(Data to use)
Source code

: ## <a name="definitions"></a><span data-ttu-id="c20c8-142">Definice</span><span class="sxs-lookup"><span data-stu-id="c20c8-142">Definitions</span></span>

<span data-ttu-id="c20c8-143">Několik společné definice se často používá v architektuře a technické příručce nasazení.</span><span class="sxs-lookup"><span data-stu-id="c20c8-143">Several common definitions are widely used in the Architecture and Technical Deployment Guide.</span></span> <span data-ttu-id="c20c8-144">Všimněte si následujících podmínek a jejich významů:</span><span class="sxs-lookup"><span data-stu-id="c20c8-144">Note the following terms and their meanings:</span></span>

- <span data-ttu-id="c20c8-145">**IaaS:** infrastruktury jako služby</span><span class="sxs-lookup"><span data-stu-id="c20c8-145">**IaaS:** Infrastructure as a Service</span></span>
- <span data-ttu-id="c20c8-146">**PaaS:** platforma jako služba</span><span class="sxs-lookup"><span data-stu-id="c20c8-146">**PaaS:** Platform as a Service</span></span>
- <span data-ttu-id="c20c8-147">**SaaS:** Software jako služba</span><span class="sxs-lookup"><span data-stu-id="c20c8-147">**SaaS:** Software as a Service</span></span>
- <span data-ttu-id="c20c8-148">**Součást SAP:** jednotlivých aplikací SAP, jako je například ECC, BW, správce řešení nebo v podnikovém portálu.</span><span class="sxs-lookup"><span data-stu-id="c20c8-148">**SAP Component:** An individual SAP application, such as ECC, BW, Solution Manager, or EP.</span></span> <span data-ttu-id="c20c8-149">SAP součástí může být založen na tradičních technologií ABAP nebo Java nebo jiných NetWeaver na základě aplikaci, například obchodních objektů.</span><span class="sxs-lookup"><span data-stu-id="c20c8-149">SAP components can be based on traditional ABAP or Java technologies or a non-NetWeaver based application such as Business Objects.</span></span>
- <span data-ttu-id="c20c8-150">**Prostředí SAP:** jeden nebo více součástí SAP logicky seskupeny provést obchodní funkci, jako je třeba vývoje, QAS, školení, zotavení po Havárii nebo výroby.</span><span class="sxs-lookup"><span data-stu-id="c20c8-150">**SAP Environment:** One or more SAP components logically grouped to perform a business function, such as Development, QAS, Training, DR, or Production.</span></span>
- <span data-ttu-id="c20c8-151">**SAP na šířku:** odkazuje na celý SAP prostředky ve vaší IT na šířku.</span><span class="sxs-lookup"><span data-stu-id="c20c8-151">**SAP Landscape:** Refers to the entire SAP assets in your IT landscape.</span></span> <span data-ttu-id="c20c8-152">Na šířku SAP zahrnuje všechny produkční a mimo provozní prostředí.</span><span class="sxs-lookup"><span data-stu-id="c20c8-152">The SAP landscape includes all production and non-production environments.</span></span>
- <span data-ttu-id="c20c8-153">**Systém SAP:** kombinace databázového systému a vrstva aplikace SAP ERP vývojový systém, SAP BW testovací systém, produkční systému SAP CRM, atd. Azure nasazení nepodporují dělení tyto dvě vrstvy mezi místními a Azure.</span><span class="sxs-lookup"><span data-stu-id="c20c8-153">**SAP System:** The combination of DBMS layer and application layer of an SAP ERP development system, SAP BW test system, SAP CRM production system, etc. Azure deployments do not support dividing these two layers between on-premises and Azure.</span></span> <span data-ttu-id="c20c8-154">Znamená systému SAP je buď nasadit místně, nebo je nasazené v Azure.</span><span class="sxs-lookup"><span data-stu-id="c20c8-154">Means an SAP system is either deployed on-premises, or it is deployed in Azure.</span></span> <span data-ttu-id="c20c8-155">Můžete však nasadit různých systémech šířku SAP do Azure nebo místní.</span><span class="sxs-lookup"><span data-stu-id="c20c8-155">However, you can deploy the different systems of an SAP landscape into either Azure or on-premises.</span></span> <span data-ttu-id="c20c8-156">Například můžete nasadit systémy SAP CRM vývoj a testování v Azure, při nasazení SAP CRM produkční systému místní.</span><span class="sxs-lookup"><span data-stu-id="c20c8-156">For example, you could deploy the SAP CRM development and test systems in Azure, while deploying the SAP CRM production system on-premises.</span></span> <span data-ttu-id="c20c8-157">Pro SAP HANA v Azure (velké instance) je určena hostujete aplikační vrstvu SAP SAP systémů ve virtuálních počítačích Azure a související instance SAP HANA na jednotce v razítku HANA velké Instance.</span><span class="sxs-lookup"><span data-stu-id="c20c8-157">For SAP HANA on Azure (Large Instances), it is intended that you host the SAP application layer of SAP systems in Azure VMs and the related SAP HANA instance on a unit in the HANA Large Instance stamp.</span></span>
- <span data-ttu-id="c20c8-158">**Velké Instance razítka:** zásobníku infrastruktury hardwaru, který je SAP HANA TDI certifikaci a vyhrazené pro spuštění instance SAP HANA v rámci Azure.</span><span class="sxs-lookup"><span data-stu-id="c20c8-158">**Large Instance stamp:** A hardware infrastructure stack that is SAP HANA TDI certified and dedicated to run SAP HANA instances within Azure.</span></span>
(End Data to use)
Copy every line above that includes the string "definitions".

_Solution_:
: ## <a name="definitions"></a><span data-ttu-id="c20c8-142">Definice</span><span class="sxs-lookup"><span data-stu-id="c20c8-142">Definitions</span></span>
<span data-ttu-id="c20c8-143">Několik společné definice se často používá v architektuře a technické příručce nasazení.</span><span class="sxs-lookup"><span data-stu-id="c20c8-143">Several common definitions are widely used in the Architecture and Technical Deployment Guide.</span></span> <span data-ttu-id="c20c8-144">Všimněte si následujících podmínek a jejich významů:</span><span class="sxs-lookup"><span data-stu-id="c20c8-144">Note the following terms and their meanings:</span></span>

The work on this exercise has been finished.